TOP 67 - The Relationship between Human Milk Fortifier and Metabolic Acidosis among Preterm Neonates
Monday, April 27, 2026
8:00am - 10:00am ET
Publication Number: 4771.TOP 67
Madhur Pantola, Mount Sinai Hospital, Toronto, ON, Toronto, ON, Canada; ASHRAF KHARRAT, Sinai Health System, Toronto, ON, Canada; Kirsten Kotsopoulos, Sinai Health System, Toronto, ON, Canada; Noura Hersh, Mount Sinai, Toronto, ON, Canada; Amrita Sandhu, Mount Sinai Hospital, Brampton, ON, Canada; Emma Liu, Mount Sinai Hospital, Toronto, ON, Canada; Prakesh S. Shah, Mount Sinai Hospital, Toronto, ON, Canada
Neonatal Perinatal Fellow Mount Sinai Hospital, Toronto, ON Toronto, Ontario, Canada
Background: Expressed breast milk or donor human milk are the preferred nutritional sources for preterm infants; however, their native protein and mineral content may not meet elevated nutritional needs. Human milk fortifiers (HMFs) are added to address these deficits, but available products differ in macronutrient composition and mineral content. Emerging evidence links certain fortifiers, especially acidified or high-protein formulations, to metabolic acidosis, defined by pH < 7.35, bicarbonate < 18 mmol/L, or base excess < −4 mEq/L. Preterm infants, with immature renal and buffering capacity, are vulnerable to acid–base imbalance, which may impair feeding tolerance, growth, and respiratory stability, and prolong NICU stay. Despite these concerns, comparative data on the biochemical impact of different HMFs remain limited. Objective: The primary objective is to compare the incidence of new-onset metabolic acidosis within 7 days of starting human milk fortification with Similac® HMF Extensively Hydrolyzed (EH), Enfamil® HMF Standard Protein (SP), and Enfamil® HMF High Protein (HP) in preterm infants born < 32 weeks gestation.

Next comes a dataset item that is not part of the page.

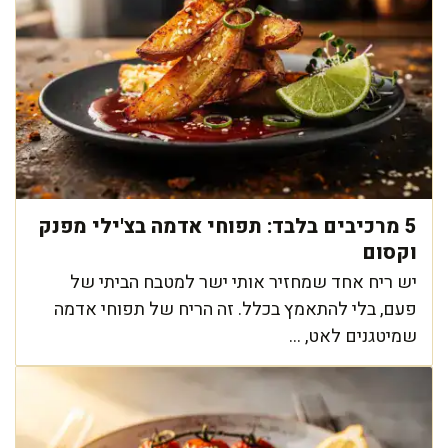
5 מרכיבים בלבד: תפוחי אדמה בצ'ילי מפנק
וקסום
יש ריח אחד שמחזיר אותי ישר למטבח הביתי של
פעם, בלי להתאמץ בכלל. זה הריח של תפוחי אדמה
שמיטגנים לאט, ...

Secondary objectives are: (1) to compare the duration and severity of metabolic acidosis (lowest pH, bicarbonate, and base deficit); (2) to evaluate associated biochemical changes (electrolytes, lactate, glucose, urea, and creatinine); and (3) to assess anthropometric outcomes. Design/Methods: A retrospective matched cohort study will be conducted in the tertiary NICU at Mount Sinai Hospital (Toronto). Eligible infants are < 32 weeks gestation, < 4 weeks old at fortifier initiation, and receiving mother’s or donor milk. Exclusions include major anomalies, inborn errors of metabolism, NEC ≥ stage II, and sepsis at fortification start. Fortifier use varied by period: EH (Jan 2021–Jun 2022), SP (Jul 2022–Dec 2023), and HP (Jan 2024–Jun 2025). Infants with at least one blood gas within 7 days of fortification will be included. Detailed biochemical, anthropometric, and illness severity data will be collected at baseline, within 7 days, and at NICU discharge. The HP group (4 g protein/100 kcal) will serve as the primary exposure cohort. Each HP infant will be matched 1:1:1 with one SP and one EH control by gestational age (± 1 week), birth weight (± 100 g), and sex. Assuming a 20% incidence of metabolic acidosis, a total of 219 infants (73 per group) will be required. REB approval has been obtained.